> [GIVEN INSTRUCTION 1]:
In the passage below on NFL draft contracts, how much do 4th-round picks receive as a signing bonus?
> [GIVEN INSTRUCTION 2]:
Repeat the portion of the NFL draft contracts passage below starting at "https://www.businessinsider.com/nfl-draft-contract-values-2017-4" and ending at "contract is guaranteed.".

> [PASSAGE SHOWN]:
━━━━━━━━━━

Yes he could have a good year, but he could have a bad year too, or injury.

Undrafted free agents make the roster all of the time. He may end up on a PS but it’s a stretch to say that’s best case.
For the average player getting drafted late or being UFA, the little bit of money is actually pretty big since the majority will not make it past a first contract. They're losing hundreds of thousands, if not a million dollars after the signing bonus is factored in. That's just a 7th rounder vs UFA. A 3rd rounder is making a lot more cash over a first contract if we think about it in real person terms. 4th rounders get $400-$600k in signing bonus. A 7th rounder typically gets less than $100k, which is still usually more than UFAs.

https://www.businessinsider.com/nfl-draft-contract-values-2017-4

"In 2018, a UFA contract was worth $1.71 million over three years, starting at the NFL minimum salary of $480,000 per year. Only a small fraction of the contract is guaranteed.

━━━━━━━━━━

> [STORED RECORDS]:

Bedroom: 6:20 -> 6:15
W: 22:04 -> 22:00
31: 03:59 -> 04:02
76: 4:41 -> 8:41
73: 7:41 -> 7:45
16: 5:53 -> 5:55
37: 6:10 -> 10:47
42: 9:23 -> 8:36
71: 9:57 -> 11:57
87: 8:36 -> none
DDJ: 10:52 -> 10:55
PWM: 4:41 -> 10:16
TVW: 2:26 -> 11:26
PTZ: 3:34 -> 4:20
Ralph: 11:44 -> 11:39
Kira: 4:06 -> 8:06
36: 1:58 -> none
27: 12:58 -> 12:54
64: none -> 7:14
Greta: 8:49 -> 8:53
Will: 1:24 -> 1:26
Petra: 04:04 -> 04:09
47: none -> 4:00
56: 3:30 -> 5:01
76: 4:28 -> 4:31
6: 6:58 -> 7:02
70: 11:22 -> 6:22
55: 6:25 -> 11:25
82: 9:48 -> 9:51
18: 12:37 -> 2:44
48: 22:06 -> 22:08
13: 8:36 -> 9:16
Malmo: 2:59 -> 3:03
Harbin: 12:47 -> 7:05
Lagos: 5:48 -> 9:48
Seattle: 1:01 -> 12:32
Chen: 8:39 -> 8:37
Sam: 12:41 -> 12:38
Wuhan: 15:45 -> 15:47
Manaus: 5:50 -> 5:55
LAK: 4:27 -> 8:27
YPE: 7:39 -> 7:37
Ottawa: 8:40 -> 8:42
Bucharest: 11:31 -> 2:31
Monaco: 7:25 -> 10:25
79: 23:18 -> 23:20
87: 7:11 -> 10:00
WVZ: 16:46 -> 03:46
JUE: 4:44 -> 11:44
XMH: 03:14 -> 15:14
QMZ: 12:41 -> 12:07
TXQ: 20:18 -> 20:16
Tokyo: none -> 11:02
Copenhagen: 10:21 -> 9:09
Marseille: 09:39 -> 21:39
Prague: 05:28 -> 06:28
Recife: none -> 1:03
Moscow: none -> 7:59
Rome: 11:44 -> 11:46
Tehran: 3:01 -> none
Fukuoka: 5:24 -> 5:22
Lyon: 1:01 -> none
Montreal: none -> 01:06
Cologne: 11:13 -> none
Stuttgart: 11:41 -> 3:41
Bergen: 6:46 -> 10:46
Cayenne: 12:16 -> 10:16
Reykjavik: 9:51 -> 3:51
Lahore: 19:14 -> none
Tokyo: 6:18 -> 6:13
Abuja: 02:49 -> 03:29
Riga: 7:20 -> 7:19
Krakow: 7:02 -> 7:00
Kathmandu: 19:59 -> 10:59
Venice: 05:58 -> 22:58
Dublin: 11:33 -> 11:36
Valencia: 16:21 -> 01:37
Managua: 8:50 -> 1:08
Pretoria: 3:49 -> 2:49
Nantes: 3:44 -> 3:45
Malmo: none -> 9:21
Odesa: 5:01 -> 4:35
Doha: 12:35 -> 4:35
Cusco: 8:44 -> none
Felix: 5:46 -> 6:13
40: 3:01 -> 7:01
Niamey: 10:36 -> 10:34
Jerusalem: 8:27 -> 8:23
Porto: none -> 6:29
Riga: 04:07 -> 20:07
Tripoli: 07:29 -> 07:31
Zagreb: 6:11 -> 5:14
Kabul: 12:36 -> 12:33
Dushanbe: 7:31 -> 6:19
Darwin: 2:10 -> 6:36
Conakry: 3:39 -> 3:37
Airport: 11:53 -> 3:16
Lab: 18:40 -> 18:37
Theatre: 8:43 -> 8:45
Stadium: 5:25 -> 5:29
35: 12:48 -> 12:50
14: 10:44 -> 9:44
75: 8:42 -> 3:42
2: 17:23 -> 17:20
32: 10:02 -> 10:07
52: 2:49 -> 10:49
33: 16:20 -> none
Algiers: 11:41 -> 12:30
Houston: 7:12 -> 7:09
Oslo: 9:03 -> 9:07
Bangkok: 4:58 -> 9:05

━━━━━━━━━━

> [TASK RESPONSE 1]:
$400-$600k.

> [TASK RESPONSE 2]:
https://www.businessinsider.com/nfl-draft-contract-values-2017-4

"In 2018, a UFA contract was worth $1.71 million over three years, starting at the NFL minimum salary of $480,000 per year. Only a small fraction of the contract is guaranteed.